The Board of Directors is to be made up of 11 members - from Government, workers’ organizations, employers, accredited health providers, community insurance scheme, the Private health insurance scheme and the Chairperson. They will be responsible for overall governance, direction, development and growth of NHIS.
ii. Health care package:
The package has inclusions and exclusions, the relationship of which will change as the scheme matures with more reserves and better control of moral hazard. Initially the inclusions will be all outpatient services, most inpatient services, drugs (generic rather than brands), maternal deliveries and neonatal care, preventive services, referrals and moderate surgeries and early cancers. Exclusions are plastic surgery for beauty and not reconstruction; dentures, eye glasses, accidents following high risk sports like motor rallying, organ transplant etc.

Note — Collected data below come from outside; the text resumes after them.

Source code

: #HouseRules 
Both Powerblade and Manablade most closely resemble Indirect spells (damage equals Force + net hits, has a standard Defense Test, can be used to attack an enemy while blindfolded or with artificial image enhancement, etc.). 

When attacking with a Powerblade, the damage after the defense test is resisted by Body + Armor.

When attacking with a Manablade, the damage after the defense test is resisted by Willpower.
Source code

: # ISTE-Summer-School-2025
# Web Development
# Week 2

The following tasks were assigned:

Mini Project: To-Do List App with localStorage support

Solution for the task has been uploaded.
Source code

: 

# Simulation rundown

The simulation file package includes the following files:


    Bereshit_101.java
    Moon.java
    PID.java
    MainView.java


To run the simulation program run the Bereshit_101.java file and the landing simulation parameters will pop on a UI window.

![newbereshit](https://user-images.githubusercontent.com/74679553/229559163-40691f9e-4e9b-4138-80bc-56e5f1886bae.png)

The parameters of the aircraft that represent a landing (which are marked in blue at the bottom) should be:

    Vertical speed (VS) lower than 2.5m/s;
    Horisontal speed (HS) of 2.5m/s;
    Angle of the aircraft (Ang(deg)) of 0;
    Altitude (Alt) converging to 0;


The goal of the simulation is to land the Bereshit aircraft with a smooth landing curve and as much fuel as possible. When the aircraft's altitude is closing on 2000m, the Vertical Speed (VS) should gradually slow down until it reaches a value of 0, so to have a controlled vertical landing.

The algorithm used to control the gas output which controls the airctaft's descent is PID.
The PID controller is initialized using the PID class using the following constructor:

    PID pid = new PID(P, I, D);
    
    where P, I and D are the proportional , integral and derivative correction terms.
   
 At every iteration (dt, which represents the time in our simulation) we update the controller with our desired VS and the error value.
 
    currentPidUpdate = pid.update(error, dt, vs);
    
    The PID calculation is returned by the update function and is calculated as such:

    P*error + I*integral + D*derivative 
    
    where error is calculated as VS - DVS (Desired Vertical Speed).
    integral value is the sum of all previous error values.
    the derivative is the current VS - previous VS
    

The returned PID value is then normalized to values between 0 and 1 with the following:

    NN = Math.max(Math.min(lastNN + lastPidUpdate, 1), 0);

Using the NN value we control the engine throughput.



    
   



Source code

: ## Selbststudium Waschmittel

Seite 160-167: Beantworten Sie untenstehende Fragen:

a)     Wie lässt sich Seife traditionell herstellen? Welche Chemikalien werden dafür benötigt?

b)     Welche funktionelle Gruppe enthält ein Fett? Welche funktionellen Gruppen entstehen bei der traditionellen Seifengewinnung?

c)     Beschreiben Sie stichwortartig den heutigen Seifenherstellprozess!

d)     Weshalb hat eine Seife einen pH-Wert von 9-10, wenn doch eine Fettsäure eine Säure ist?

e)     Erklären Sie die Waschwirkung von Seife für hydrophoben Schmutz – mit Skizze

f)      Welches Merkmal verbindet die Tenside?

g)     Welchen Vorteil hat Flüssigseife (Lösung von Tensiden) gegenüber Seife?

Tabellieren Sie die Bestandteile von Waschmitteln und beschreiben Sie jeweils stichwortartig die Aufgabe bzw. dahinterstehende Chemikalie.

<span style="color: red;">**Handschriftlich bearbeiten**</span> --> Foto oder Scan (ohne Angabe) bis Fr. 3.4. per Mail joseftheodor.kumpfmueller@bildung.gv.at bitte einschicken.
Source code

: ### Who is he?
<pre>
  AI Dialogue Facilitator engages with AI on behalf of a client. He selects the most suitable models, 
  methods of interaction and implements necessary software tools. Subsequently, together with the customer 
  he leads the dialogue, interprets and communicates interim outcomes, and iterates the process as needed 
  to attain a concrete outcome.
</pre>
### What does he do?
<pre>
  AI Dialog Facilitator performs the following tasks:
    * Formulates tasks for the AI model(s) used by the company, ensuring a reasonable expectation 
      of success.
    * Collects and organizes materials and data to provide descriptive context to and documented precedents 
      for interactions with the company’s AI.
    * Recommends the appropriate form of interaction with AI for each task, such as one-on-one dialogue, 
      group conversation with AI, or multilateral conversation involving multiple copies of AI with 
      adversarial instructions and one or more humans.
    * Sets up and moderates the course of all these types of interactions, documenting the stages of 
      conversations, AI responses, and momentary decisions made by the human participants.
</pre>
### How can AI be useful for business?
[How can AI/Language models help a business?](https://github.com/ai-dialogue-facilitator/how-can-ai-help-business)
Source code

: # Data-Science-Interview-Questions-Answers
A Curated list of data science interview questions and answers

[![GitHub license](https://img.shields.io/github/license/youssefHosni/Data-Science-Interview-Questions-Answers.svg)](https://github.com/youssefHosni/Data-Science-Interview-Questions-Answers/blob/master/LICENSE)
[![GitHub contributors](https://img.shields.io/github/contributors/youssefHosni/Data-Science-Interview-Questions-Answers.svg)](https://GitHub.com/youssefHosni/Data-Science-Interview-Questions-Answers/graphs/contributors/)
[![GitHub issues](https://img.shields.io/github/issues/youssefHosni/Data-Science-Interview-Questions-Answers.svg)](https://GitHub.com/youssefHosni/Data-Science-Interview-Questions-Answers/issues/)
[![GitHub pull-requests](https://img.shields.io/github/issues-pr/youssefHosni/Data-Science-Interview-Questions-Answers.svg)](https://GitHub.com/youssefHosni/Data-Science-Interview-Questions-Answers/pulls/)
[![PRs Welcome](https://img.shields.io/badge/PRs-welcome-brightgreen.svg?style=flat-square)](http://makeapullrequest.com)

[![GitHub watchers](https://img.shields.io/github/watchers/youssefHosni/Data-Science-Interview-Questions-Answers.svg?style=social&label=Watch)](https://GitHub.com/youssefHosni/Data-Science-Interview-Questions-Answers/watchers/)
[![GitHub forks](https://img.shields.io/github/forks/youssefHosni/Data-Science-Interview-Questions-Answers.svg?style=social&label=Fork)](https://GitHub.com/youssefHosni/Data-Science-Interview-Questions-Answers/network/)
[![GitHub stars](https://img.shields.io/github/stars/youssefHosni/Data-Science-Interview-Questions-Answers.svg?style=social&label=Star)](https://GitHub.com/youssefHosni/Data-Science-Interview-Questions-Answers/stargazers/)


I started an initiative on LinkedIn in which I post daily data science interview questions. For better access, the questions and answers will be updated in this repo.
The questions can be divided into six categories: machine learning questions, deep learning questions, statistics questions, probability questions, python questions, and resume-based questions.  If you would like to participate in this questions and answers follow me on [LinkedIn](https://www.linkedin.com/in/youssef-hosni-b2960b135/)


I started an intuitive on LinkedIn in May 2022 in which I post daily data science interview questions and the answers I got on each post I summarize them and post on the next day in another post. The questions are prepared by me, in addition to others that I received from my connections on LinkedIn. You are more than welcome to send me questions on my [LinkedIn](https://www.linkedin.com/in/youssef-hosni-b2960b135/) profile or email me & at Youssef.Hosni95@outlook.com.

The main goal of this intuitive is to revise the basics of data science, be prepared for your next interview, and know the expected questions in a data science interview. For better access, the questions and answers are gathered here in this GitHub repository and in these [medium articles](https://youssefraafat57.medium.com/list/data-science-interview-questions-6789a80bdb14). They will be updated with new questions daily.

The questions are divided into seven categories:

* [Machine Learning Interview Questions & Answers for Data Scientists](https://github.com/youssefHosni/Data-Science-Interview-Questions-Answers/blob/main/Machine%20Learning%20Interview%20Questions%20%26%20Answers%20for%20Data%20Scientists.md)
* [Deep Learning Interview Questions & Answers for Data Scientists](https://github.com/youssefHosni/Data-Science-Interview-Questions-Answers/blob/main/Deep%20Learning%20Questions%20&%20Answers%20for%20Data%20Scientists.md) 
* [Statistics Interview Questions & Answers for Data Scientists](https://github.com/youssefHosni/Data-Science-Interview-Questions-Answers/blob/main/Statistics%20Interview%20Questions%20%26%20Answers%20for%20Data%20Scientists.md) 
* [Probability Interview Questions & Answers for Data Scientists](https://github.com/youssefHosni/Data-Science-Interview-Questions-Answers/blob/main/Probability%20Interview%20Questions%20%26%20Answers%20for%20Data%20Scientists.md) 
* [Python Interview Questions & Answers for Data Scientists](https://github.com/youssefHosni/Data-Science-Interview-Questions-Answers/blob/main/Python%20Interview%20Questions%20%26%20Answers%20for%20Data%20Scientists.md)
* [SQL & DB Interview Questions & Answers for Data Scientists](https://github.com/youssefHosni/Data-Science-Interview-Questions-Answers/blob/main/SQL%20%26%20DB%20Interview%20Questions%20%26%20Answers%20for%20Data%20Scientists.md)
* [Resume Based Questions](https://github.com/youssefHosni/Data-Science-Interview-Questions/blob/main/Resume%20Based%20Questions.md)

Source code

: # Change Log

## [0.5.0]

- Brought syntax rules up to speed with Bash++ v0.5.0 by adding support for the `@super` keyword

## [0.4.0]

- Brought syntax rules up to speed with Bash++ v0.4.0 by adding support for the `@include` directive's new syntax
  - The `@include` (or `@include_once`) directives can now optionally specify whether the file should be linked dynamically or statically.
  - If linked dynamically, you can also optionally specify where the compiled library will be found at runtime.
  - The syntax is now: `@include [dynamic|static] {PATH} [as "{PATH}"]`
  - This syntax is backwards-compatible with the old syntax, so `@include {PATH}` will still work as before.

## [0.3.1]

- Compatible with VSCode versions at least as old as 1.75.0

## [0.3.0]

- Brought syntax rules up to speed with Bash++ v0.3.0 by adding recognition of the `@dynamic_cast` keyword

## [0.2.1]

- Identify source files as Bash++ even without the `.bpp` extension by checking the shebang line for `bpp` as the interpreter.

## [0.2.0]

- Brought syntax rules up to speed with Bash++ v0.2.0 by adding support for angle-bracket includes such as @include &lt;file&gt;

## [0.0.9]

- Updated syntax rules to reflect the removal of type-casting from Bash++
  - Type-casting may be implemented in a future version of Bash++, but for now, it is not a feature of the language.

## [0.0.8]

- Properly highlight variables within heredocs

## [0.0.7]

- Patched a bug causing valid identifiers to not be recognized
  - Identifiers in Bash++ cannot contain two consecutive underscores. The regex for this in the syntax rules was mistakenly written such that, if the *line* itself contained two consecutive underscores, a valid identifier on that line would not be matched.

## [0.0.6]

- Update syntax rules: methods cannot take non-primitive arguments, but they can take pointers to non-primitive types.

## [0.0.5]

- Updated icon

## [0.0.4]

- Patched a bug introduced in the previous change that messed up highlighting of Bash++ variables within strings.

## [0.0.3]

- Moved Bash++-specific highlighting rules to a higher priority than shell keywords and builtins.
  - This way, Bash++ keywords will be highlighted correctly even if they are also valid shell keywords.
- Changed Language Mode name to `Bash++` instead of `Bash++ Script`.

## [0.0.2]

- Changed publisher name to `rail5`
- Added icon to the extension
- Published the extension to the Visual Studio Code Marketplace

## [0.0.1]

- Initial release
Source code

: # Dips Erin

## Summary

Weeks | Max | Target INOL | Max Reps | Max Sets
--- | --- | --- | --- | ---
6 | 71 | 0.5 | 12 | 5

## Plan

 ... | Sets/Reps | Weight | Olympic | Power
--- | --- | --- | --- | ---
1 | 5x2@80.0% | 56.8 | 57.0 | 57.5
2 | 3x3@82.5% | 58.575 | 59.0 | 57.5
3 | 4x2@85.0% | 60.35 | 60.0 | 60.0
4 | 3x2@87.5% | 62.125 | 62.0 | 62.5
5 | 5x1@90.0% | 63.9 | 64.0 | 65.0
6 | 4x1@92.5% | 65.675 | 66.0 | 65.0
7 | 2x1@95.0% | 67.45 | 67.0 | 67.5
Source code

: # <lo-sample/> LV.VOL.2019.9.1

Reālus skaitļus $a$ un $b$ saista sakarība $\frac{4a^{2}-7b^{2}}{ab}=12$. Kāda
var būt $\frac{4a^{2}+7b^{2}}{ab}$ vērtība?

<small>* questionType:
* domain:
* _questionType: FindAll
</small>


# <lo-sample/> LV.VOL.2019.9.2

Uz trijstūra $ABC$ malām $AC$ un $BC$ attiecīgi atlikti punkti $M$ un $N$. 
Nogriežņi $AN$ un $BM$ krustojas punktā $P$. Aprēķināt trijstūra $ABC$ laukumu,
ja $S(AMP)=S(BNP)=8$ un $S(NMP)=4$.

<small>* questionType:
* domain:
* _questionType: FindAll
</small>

Health service will be provided by accredited providers (public, private and PNFPs), selected on the basis of quality, nature of service, clinic or hospital and showing compliance with the agreed rates per medical condition and intervention. The selection of theses providers will be jointly done by the policy holder, the employer and the Insurance. Identification of the policy holders and their beneficiaries at the time of accessing the service at the clinic or hospital will be done by special identity cards and later on electronic SMART cards, to be utilized in all parts of the country where the policy holder happens to be at the time of the illness episode.
iii .Financing and financial management:
Actuarial analysis recommended the formal public employee to contribute 4% of the salary on which the employer adds 4% to make it 8% per month. The risk is pooled together irrespective of the pre-recruitment health status; and the fact that not everyone falls sick at the same time, this fund will be able to provide health care to 4 other members of the family of the policy holder. The formal private sector will be persuaded to join but those who prefer the Private Insurance will be free to do so. With time, the informal sector, after developing some reliable and predictable fund management structure and books of accounts, will be recruited to increase the volumes of subscribers who will then share and support each other for the health risks.
Conclusion:
Out-of-pocket payment for health services is catastrophic to the individuals and families in asset and financial loss, and is responsible for high morbidity and mortality. This is borne out by stories of transactions at the critical moment of illness which resulted in grisly complications and untimely death especially due to cancers. A robust and transparent health insurance scheme with water tight controls will improve health financing, provide more efficacious and accessible health care and ensure financial stability for households.